OSU’s Payne to Lead New Washington University Informatics Institute

March 25, 2016
Washington University School of Medicine in St. Louis is launching an Institute for Informatics to support the growing need to manage and harness big data. Heading up the new institute will be Philip Payne, Ph.D., professor and chair of the Department of Biomedical Informatics at the Ohio State University.

Washington University School of Medicine in St. Louis is launching an Institute for Informatics to support the growing need to manage and harness big data. Heading up the new institute will be Philip Payne, Ph.D., professor and chair of the Department of Biomedical Informatics at the Ohio State University.

Washington University said the new institute would capitalize on the School of Medicine’s existing expertise and infrastructure in genomics, clinical informatics and imaging informatics and provide a central platform for coordinating current efforts and building new programs to advance medical research, education, patient care and public health. The School of Medicine has been involved in several national bioinformatics efforts, including the Human Genome Project, the Connectome Project and recent efforts to understand and quantify the microbiome.

“We are excited to be launching this new institute to support and enhance Washington University’s already extensive expertise in clinical informatics, imaging informatics and bioinformatics,” said David H. Perlmutter, M.D., executive vice chancellor for medical affairs and dean of the School of Medicine, in a prepared statement. “The institute will help focus the informatics landscape at the School of Medicine as we seek ways to transform research, education and patient care, especially in support of precision medicine and efforts to improve the quality of health care and public health initiatives locally, nationally and worldwide.”

Payne holds a doctoral degree in biomedical informatics from Columbia University as well as master’s degrees in medical and biomedical informatics from Columbia. In 2006, he took a faculty position in the Department of Biomedical Informatics at Ohio State. He became chair of the department in 2010. Payne’s research program has focused on computational methods for cancer diagnosis and treatment as well as the use of knowledge-discovery techniques in order to accelerate clinical and translational research.
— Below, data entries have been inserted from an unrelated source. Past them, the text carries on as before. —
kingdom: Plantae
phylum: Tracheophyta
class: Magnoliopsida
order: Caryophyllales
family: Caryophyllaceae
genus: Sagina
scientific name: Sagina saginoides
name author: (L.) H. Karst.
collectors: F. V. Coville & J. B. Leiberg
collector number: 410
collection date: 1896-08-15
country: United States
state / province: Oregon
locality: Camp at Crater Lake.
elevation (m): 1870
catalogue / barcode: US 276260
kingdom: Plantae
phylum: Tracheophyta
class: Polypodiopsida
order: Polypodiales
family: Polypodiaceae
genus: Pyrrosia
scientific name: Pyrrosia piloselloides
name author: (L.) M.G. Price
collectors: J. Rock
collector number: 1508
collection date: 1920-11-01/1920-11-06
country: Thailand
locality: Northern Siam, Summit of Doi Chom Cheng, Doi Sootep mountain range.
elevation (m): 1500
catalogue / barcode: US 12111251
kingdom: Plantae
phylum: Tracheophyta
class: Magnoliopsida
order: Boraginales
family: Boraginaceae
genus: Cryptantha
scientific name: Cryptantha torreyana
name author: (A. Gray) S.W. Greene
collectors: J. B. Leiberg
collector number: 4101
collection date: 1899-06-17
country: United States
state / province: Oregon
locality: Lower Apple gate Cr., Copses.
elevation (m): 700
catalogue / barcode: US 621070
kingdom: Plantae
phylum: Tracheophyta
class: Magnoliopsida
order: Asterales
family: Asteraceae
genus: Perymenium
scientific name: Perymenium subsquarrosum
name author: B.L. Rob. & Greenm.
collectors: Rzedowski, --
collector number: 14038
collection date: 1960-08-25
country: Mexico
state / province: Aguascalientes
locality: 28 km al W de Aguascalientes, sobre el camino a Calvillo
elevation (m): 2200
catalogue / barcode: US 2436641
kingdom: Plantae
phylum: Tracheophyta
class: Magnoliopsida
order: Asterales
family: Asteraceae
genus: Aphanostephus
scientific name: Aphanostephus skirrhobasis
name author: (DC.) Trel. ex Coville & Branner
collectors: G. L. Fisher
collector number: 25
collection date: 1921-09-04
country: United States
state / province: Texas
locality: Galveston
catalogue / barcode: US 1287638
In addition to his current role as department chair at OSU, Payne directs the Data Science Cluster within the university’s CTSA-funded Center for Clinical and Translational Science and also serves as the inaugural director for Translational Data Analytics @ Ohio State, a program within the university’s Discovery Themes Initiative. These efforts include working to establish a university-wide institute for data analytics that serves as the physical and virtual home for team science programs that seek to address problems with global impact. Payne’s responsibilities also include managing the shared resources for bioinformatics, clinical research informatics and biostatistics that service more than 2,000 faculty, staff and trainees at the OSU Wexner Medical Center.